Page excerpt ->
****************

The Light & The Shadow

~a short meditation on healing~

Each person sheds her own light on the same landscape, allowing us to experience shifting perspectives as the cycles of day and night circle one another. Who among us would stop day at high noon, saying truth is only revealed through full exposure to sunlight, at the expense of never again feeling the gold of sunrise or peering into purple shadows at dusk? Indeed, the nature of a rock is not just in its exact proportions, mineral content, etc., but also in its relationship to sun and moon light, hot and cold, wind and rain. In its fullest capacity, truth is known in the continuous spectrum of light and dark, changing continually through the seasons and expanses of vast time. 
~excerpt from my master's thesis chapter discussing research methodology

There is a tendency in western culture and/or in the English language, to equate light with truth and revelation, and shadow with obscurity and dishonesty. To “shed light on” means to reveal something previously hidden or unknown; to “descend into darkness” communicates an anguished journey into mental/emotional confusion or ignorance. In this dualistic and dichotomous worldview, truth is reduced into a series of either/ors incompatible with a holistic realization of experience. In the fanaticism of either/ors, of light versus shadow, we may experience blinding whiteouts and loss of vision in violent flashes of light, or, we may fall into states of alienation and estrangement and depression in the pitch dark of blackouts. 

When we suffer, we are counseled to seek the light, to lift ourselves out of gloom and doom, to step into the light, to come out of the shadows… What if, on the other hand, we were encouraged to embrace both the light and the shadow, to befriend our monsters, to live with our angels and our demons—both? Perhaps we would then see that there is a special glow in the between spaces that connect rather than separate… In these spaces shared and cohabited by the light and the shadow. We would see that it is a dance—a beautiful and an intimate partner dance. A warm embrace. A love, unconditional and eternal. 

京のコーヒー

Kyoto Coffee                                                                            

flowers startle white
in the black night
caffeine-steeped 
 and camouflaged in
e   l e  g a n c  e    
 i awaken 
all  enchanted
the wild blossoms are singing 
light          
into         new   day .  

I wrote the original version of this poem about three years ago, after enjoying coffee in an elegant cup at a café in Kyoto. After a long talk with a good friend, the night was late and I cycled back to my small, secluded-away in a quiet and dimly-lit neighborhood near ancient temple grounds in Higashiyama, house. Along the way, I was startled to encounter these white flowers glowing out of the darkness—similar to the white flower on my black coffee cup just a short while earlier. What magic potion had I just consumed, I pondered, in the guise of an elegant Kyoto cup of coffee? Little did I know then, just how truly magical and extraordinary our worlds can be. And I was entirely guileless as to the adventure I’d unknowingly embarked upon. But here I am now, three years later, still traversing these caffeine-steeped nights of enchantment. And what has emerged? Worlds of poetry, beauty, magic, and a precious love—like no other.

So what it the moral of the story?
Surrender to the irrational demands of your heart and of beauty, to this wild world far too vast to be contained within the narrow confines of our minds. And something more magical than you could have ever dreamed of will welcome you, on the other side of night.

****************

Listed records ->
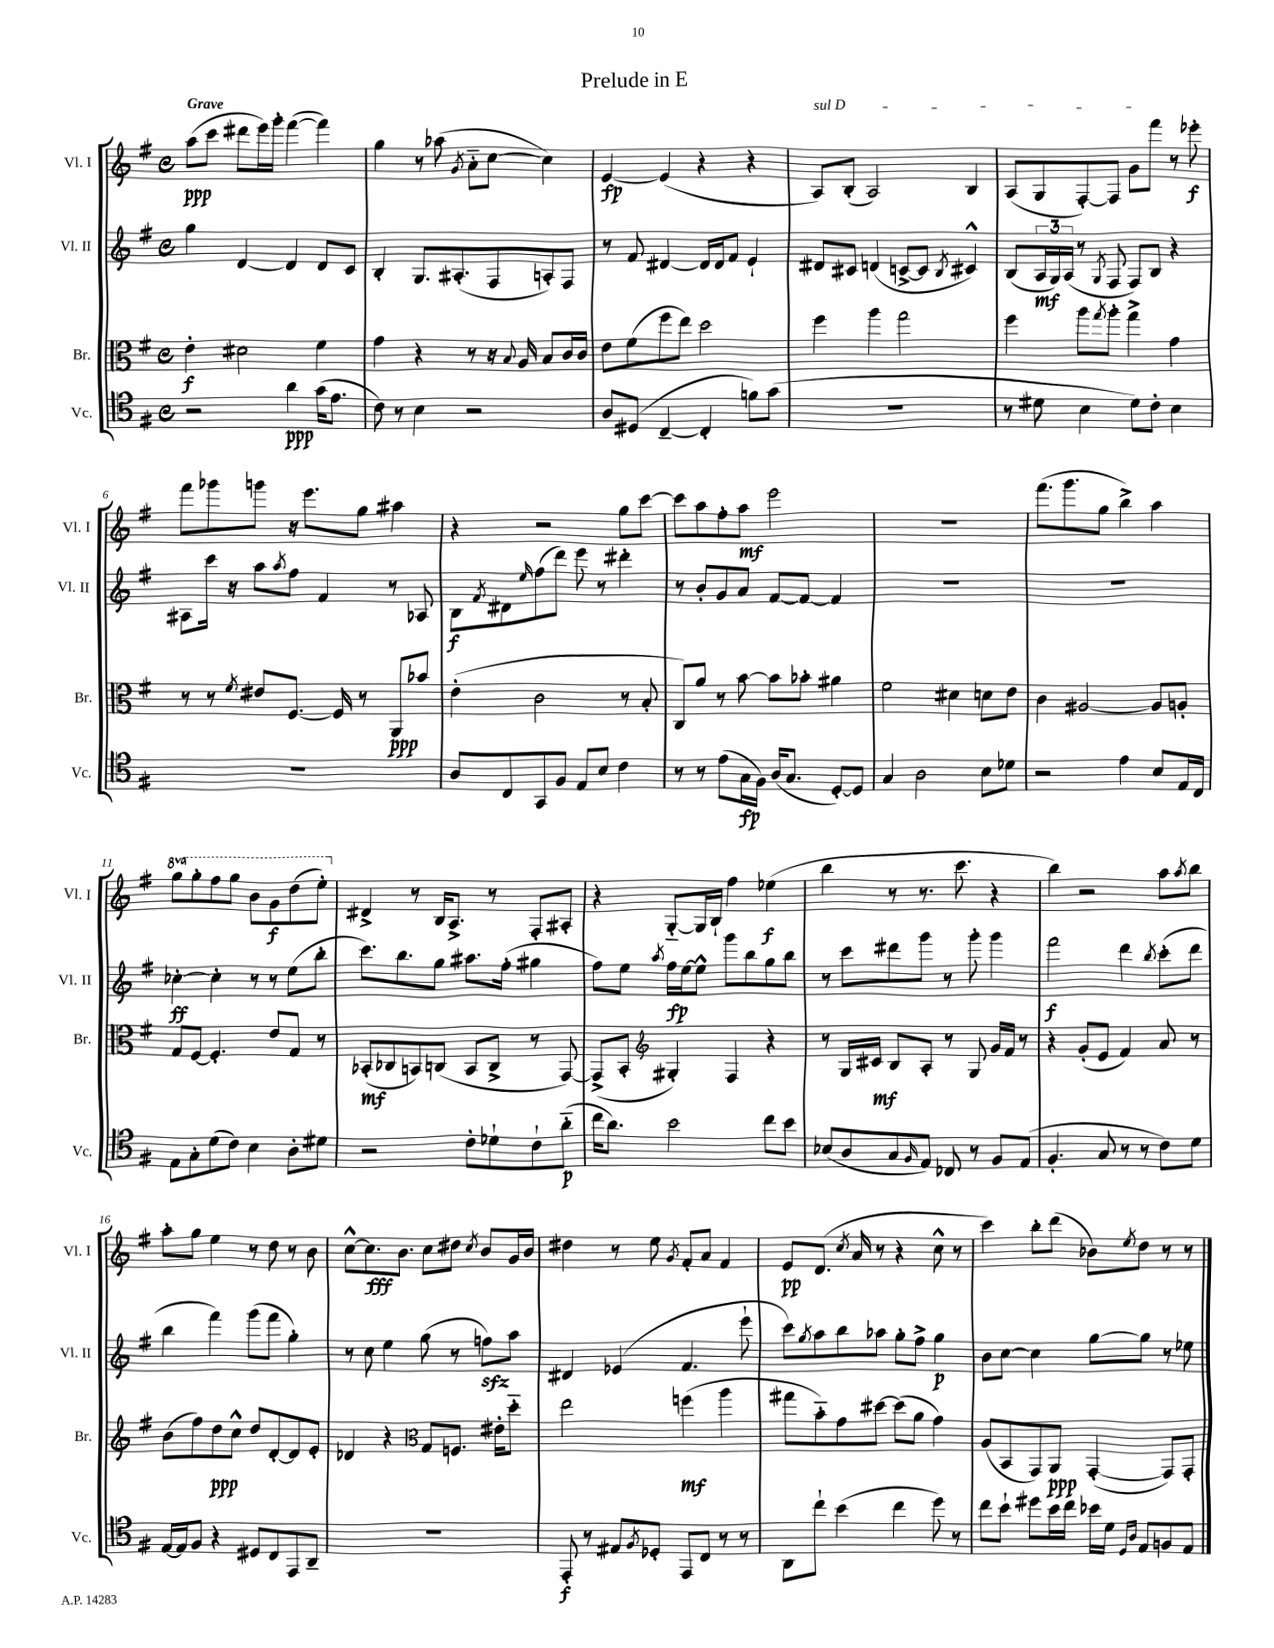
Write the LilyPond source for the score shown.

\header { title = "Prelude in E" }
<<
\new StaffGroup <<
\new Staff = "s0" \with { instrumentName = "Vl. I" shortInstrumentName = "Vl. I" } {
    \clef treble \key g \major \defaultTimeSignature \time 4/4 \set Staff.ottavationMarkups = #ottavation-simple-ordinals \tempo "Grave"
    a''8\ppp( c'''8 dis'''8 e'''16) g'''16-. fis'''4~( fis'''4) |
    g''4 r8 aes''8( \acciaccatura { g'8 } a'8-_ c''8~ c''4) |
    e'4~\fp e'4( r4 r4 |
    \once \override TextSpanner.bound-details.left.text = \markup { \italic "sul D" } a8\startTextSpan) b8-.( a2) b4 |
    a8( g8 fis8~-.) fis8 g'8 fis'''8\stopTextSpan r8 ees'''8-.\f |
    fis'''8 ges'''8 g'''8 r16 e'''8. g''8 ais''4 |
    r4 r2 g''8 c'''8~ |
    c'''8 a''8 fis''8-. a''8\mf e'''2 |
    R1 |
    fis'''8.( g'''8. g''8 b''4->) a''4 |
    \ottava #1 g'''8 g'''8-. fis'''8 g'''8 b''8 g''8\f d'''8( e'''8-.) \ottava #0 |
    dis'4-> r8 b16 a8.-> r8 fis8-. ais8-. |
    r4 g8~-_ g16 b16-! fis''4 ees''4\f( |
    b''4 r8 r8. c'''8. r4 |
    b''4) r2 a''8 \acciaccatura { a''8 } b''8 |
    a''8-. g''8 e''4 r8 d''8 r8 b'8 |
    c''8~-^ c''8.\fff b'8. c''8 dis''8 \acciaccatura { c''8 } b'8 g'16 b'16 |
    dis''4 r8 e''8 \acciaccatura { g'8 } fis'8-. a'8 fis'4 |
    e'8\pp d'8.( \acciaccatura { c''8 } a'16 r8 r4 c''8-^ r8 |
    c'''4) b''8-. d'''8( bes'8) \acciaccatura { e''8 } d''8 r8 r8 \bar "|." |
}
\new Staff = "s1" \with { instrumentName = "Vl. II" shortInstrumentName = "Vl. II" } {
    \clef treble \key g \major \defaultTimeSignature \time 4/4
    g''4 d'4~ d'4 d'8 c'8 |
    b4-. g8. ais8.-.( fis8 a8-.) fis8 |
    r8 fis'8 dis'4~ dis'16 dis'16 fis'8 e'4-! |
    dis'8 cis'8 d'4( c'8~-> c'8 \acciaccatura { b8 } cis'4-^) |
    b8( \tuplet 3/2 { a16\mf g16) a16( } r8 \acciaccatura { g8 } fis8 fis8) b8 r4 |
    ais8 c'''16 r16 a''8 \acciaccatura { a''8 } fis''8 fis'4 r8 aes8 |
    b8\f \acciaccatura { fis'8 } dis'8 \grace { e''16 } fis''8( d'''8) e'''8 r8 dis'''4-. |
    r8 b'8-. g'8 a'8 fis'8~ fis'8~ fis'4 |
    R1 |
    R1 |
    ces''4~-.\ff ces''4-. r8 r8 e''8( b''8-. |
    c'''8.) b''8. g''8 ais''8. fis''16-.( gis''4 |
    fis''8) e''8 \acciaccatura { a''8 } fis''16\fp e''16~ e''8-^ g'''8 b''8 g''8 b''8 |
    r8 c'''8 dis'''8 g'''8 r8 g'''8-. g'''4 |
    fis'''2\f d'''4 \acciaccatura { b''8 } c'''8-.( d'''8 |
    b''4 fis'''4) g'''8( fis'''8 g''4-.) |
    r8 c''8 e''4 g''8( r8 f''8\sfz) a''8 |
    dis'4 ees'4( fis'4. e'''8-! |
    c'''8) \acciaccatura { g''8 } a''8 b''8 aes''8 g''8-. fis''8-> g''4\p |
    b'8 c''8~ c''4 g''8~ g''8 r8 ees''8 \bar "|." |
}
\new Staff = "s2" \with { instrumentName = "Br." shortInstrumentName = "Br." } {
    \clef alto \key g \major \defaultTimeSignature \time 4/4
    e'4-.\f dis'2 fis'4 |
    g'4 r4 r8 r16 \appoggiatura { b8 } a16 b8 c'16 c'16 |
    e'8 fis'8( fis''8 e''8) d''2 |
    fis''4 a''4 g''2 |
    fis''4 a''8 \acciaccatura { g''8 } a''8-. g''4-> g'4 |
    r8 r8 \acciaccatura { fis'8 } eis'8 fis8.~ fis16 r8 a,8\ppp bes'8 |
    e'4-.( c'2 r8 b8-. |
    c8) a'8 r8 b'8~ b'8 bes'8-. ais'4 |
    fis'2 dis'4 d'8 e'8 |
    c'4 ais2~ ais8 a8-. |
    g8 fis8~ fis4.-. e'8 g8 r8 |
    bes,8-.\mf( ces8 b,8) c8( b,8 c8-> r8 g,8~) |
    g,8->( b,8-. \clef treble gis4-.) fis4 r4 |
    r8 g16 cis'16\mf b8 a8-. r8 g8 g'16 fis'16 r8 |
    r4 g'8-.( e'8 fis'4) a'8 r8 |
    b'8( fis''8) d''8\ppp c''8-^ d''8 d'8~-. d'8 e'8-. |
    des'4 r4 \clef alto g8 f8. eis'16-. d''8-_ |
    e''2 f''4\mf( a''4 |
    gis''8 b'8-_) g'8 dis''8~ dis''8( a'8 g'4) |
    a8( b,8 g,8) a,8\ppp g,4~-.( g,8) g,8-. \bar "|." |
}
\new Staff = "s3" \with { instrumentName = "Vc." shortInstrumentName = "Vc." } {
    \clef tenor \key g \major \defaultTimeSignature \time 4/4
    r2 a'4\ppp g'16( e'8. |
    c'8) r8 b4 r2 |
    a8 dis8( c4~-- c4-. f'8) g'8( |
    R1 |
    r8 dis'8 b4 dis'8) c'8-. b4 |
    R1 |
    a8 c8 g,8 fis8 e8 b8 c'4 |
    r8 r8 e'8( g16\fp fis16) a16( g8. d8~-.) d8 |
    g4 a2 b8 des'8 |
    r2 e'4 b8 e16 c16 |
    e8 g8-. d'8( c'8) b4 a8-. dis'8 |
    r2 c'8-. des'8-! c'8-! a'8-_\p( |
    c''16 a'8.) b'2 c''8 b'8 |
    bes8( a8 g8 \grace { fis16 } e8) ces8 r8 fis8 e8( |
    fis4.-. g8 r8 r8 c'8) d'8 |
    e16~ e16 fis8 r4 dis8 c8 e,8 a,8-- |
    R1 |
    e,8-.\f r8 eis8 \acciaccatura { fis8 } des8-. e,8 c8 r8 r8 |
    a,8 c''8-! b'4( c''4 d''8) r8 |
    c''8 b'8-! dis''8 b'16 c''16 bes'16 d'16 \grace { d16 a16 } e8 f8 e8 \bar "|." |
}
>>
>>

****************

Tasks to complete ->
a - In the meditation on light and shadow, in which city was the elegant cup of coffee that inspired the poem?
b - Shorten the paragraph of the meditation on light and shadow that begins "There is a tendency in western culture" into a brief list that keeps its main points.
c - Transcribe the stretch of the meditation on light and shadow from "When we suffer, we" through "unconditional and eternal.".

List of solutions ->
a - Kyoto.

b -
- Western culture and/or the English language tend to link light with truth and revelation, and shadow with obscurity and dishonesty.
- To "shed light on" means revealing something hidden or unknown; to "descend into darkness" means an anguished journey into mental or emotional confusion or ignorance.
- This dualistic worldview reduces truth to either/ors that don't fit a holistic sense of experience.
- Taken to extremes, this can bring blinding whiteouts and loss of vision in flashes of light, or alienation, estrangement and depression in the pitch dark of blackouts.

c -
When we suffer, we are counseled to seek the light, to lift ourselves out of gloom and doom, to step into the light, to come out of the shadows… What if, on the other hand, we were encouraged to embrace both the light and the shadow, to befriend our monsters, to live with our angels and our demons—both? Perhaps we would then see that there is a special glow in the between spaces that connect rather than separate… In these spaces shared and cohabited by the light and the shadow. We would see that it is a dance—a beautiful and an intimate partner dance. A warm embrace. A love, unconditional and eternal.